Twenty youth organizers and four staff members traveled by bus to Camp Vacamas in New Jersey for group activities. On the first night of the retreat every teen shared a personal object that was important to him or her. Some people shared pictures or drawings, while others shared things connected to family members living and those that passed. This activity allowed the youth organizers a chance to share aspects of their identities and histories. It was a time for each person to understand more about each other's similarities and differences. Afterward we went outside in the freezing temperatures to sing some silly camp songs around a fire.

The next day consisted of an outdoor challenge course, a facilitation and organizing training to get them ready for Arts to End Violence, and games in which they shared facts about themselves to get to know each other better.
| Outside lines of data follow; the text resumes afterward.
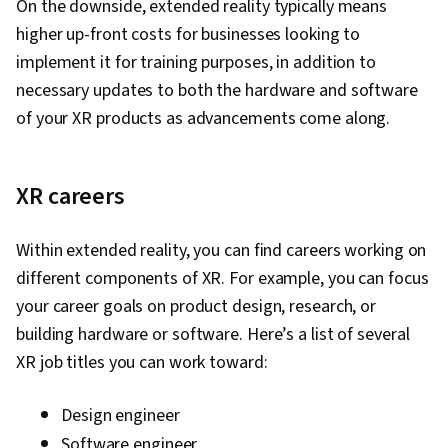
On the downside, extended reality typically means
higher up-front costs for businesses looking to
implement it for training purposes, in addition to
necessary updates to both the hardware and software
of your XR products as advancements come along.
XR careers
Within extended reality, you can find careers working on
different components of XR. For example, you can focus
your career goals on product design, research, or
building hardware or software. Here’s a list of several
XR job titles you can work toward:
Design engineer
Software engineer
The youth organizers practiced their communication and teamwork skills in big group games, including team skipping rope, a tire zip line, and obstacle courses.

At the end of the weekend, many organizers said they felt closer to each other, had built trust within the group, and were able to open themselves up and make new friends. Youth Organizer Helen Dupree said, "The retreat gave me a chance to get to know everyone and build a stronger relationship while planning what we will be doing for YO S.O.S. in these next few months. Knowing that I have supporting & determined peers is a wonderful feeling. I'm looking forward to these next few month."
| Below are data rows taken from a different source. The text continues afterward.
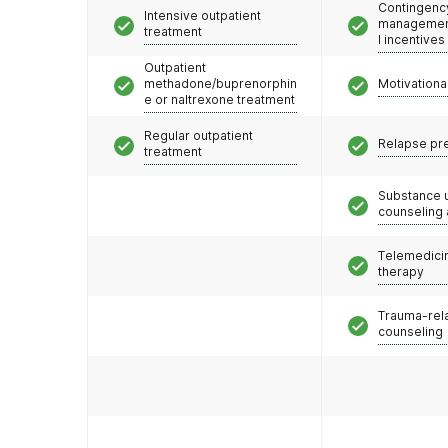
Contingenc
Intensive outpatient
management
treatment
l incentives
Outpatient
methadone/buprenorphin
Motivationa
e or naltrexone treatment
Regular outpatient
Relapse pr
treatment
Substance 
counseling
Telemedicin
therapy
Trauma-rel
counseling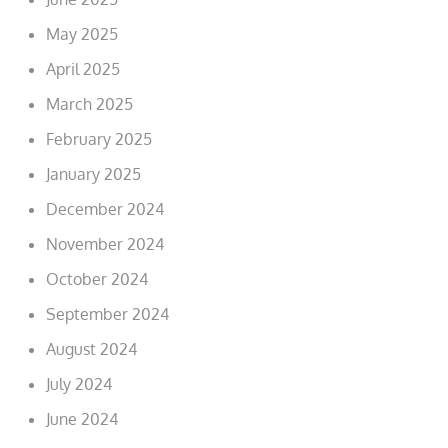
May 2025
April 2025
March 2025
February 2025
January 2025
December 2024
November 2024
October 2024
September 2024
August 2024
July 2024
June 2024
The youth organizers challenged themselves to step out of their comfort zones. It was a heartwarming and amazing experience for the staff to be a part of, and many of the youth organizers are still sharing stories in person (and on Facebook) about what it meant to them. YOUTH POWER!

Friday, February 8, 2013

Tips on Being a Good Neighbor in the Storm

As winter-storm “Nemo” approaches, the CHCMC would like to encourage you to stay warm and safe. We have compiled 10 tips to see you through the storm. We’d like to thank Susan Fox from Park Slope Parents and Con Edison New York for their contributions to this list.
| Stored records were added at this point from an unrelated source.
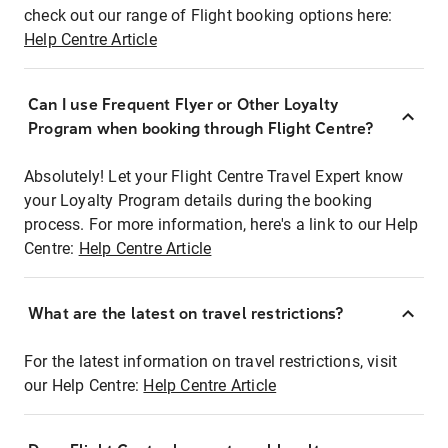
check out our range of Flight booking options here:
Help Centre Article
Can I use Frequent Flyer or Other Loyalty
Program when booking through Flight Centre?
Absolutely! Let your Flight Centre Travel Expert know
your Loyalty Program details during the booking
process. For more information, here's a link to our Help
Centre:
Help Centre Article
What are the latest on travel restrictions?
For the latest information on travel restrictions, visit
our Help Centre:
Help Centre Article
1.     Be there for each other. Remember to check on neighbors who may have particular trouble during the storm, including the elderly, those with very young children, and those with disabilities. If you are going out for supplies, offer to pick something up for them.
2.     Be a conscientious citizen. Keep your sidewalks cleared. Divide up the shoveling between you and your neighbors, to lessen the burden for each.
3.     Be gentle to your body. Stretch your back before shoveling, and don’t over-exert yourself.
4.     Be mindful of pets. Don’t leave pets out in the cold too long, and if you see a pet out in the cold try to ensure its safe arrival indoors.
5.     Be prepared. Charge your cell-phone and fill up some pitchers with water in case of power-outage. Check to make sure your flashlights and any battery-operated radios are in working order, and have a set of extra batteries.
6.     Be careful. Avoid downed power-lines, and never touch them with your hands or any object. Be mindful that downed wires can be hidden from view by tree limbs, leaves or water. If a power line falls on your car while you’re in it, stay inside and wait for emergency personnel.
7.     Be a reporter. If you see downed power lines, you can report them by calling 1-800-75-CONED (1-800-752-6633) or visiting When reporting an outage, you should, if possible, have your Con Edison account number available, and report whether your neighbors have also lost power.
8.     Be forward-thinking. If your power goes out, disconnect or turn off appliances that would otherwise turn on automatically when service is restored. If several appliances start up at once, the electric circuits may overload.
9.     Be aware. Weather updates and news on restorations of electrical service can be heard on most local radio and television stations.
10. Be merry. Take advantage of the fresh snow. Pull on your boots and take a walk, go sledding, make snowballs and snowmen and then… a hot drink!